Importantly, both groups have made their source code available publicly, enabling uptake and customization of the tools by many institutions and researchers. This availability is to be championed, as is open sharing of data, software source code, and databases that enhance the performance, breadth, and accuracy of these tools in this rapidly advancing field. Another strength of both tools is the consideration of multiple types of DNA alterations (beyond point mutations), since large-scale genomic characterization studies have fully demonstrated that all types of alterations can contribute to cancer development [9]. Additional sophistication in these tools will result from the inclusion of RNA-based expression-level data from unbiased RNA-sequencing or targeted RNA-sequencing approaches in the interpretation of genes and therapeutics, especially in light of the support it may provide for amplified genes as cancer drivers.

These two reports are also illustrative of the fact that the terminology characterizing cancer gene alterations and their interpretation are in need of clearer, standardized definitions for publication. Adopting a defined terminology around descriptors such as “actionable” and “targetable”, among others, will make reports of diagnostic yield from NGS-based cancer diagnostic assays more comparable when evaluating both assays and interpretive tools. So far, we have guidelines regarding evidence tiers by which links between genomic data and their role in cancer can be reported, as provided by regulatory bodies that oversee the offerors of these tests [10]. While these are an important first step, there is no common set of descriptors to characterize the results of cancer NGS test findings relative to therapeutic indications. As such, establishing the clinical utility or benefit from such testing becomes subjective.

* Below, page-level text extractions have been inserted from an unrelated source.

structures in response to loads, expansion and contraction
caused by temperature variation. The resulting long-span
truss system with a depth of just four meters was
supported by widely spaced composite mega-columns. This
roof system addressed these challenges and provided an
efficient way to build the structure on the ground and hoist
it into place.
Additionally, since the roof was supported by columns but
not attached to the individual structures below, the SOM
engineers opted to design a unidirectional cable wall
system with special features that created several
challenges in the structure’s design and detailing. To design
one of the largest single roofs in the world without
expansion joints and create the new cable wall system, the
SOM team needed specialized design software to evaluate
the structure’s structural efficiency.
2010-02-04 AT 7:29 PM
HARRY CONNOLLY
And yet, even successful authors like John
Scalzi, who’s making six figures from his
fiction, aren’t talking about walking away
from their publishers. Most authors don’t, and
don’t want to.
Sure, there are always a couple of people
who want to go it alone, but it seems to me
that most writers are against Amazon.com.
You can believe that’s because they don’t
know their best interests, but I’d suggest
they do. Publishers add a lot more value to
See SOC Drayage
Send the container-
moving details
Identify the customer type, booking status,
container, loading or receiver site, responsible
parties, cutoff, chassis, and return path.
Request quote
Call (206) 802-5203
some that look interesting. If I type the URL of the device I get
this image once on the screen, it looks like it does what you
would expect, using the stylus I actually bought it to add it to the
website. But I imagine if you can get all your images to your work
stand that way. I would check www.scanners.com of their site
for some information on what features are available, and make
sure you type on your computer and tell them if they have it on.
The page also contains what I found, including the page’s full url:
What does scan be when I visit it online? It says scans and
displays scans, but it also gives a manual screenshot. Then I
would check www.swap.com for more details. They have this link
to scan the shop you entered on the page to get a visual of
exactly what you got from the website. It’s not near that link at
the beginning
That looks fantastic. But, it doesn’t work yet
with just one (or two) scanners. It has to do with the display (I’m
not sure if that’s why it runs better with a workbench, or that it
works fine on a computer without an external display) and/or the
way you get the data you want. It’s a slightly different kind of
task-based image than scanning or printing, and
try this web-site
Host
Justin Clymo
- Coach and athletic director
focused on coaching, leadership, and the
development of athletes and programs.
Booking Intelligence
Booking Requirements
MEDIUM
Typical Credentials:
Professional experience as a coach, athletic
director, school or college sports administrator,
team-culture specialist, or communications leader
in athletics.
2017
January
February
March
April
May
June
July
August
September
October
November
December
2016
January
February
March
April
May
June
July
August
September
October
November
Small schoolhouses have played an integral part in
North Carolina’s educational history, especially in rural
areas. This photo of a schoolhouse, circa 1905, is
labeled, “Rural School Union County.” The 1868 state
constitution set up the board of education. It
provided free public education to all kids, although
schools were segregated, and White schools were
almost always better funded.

In summary, computational interpretation tools such as those described here mark important steps forward in expanding the use of NGS-based assays for cancer medicine, because they address the challenges of data interpretation. Ideally, these tools will be tested and applied by cancer care providers (oncologists in particular) across cancer care organizations, regardless of whether the corresponding NGS assay is performed on site, or as a send-out test. This implementation will help to evaluate the extent to which these tools facilitate NGS-based assay interpretation and, importantly, could enable more wide-scale access to such testing. Ultimately, these and related efforts will not only dissolve barriers to access but also will reinforce the clinical benefit that patients receive from precision cancer medicine, so that reimbursement for these tests from insurance providers becomes routine. As a consequence, NGS testing will become the standard of care, adding precision to each patient’s diagnosis and treatment.